At the beginning of the ’90s, we were all blessed with the sound of The Cranberries and Dolores O’Riordan’s unique voice but for me, it was more than just a blessing, it was a baptism.
When I first heard Dreams, the band’s inaugural single in 1992, I knew then at seven years old that I wanted to be a singer like Dolores. There was a softness in her verses telling us tales as if passed on from generation to generation, the interludes between each chorus were powerful – she made yodelling seem cool and effortless and brought to life a child’s dream to make their voice heard.
I went to my vocal coach and said I wanted to sing like her. My teacher – a stern old English woman who had no time for modern music – looked at me aghast, like I had burnt her Bible. Nevertheless, she sat down at the piano, with the sheet music I had painstakingly obtained before the days of Google and free sheet music floating around the Internet, and she taught me how to control my voice as Dolores did. I went on somewhat of a spiritual journey.
With each song that was released, a new chapter unfolded. From Linger to Zombie, from Ode to my Family to I Can’t Be with You, I stepped into another world where a woman’s voice can be revered and her power acknowledged. Dolores O’Riordan taught young women that they too can be the lead singers of their bands and take control of the stage.
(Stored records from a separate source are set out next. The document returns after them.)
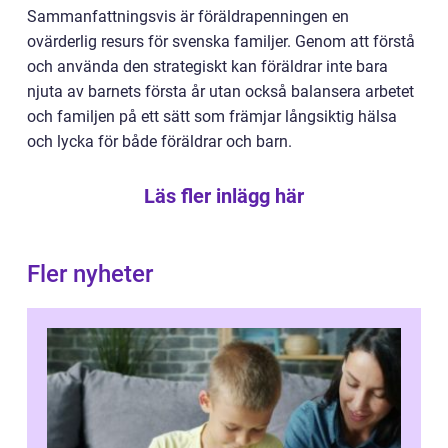
Sammanfattningsvis är föräldrapenningen en
ovärderlig resurs för svenska familjer. Genom att förstå
och använda den strategiskt kan föräldrar inte bara
njuta av barnets första år utan också balansera arbetet
och familjen på ett sätt som främjar långsiktig hälsa
och lycka för både föräldrar och barn.
Läs fler inlägg här
Fler nyheter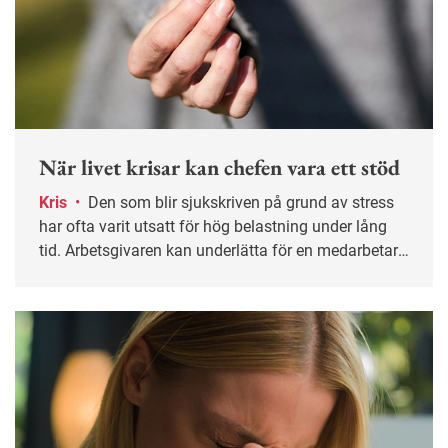
När livet krisar kan chefen vara ett stöd
Kris
•
Den som blir sjukskriven på grund av stress
har ofta varit utsatt för hög belastning under lång
tid. Arbetsgivaren kan underlätta för en medarbetare
genom att anpassa arbetsuppgifter och visa
öppenhet för att prata även om sådant som sker
utanför arbetet.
She and a handful of other singers, like Skin and Courtney Love, possessed the fearlessness we all so desperately desired to be taken seriously as musicians.
Her voice will always be remembered as a powerhouse of rock and she will be revered as an unapologetic live wire who never bent to anyone else’s will but her own, a champion for mental health rights whose heartfelt lyrics were relatable on so many levels.
We’ll miss you when you’re gone, that is what we’ll do.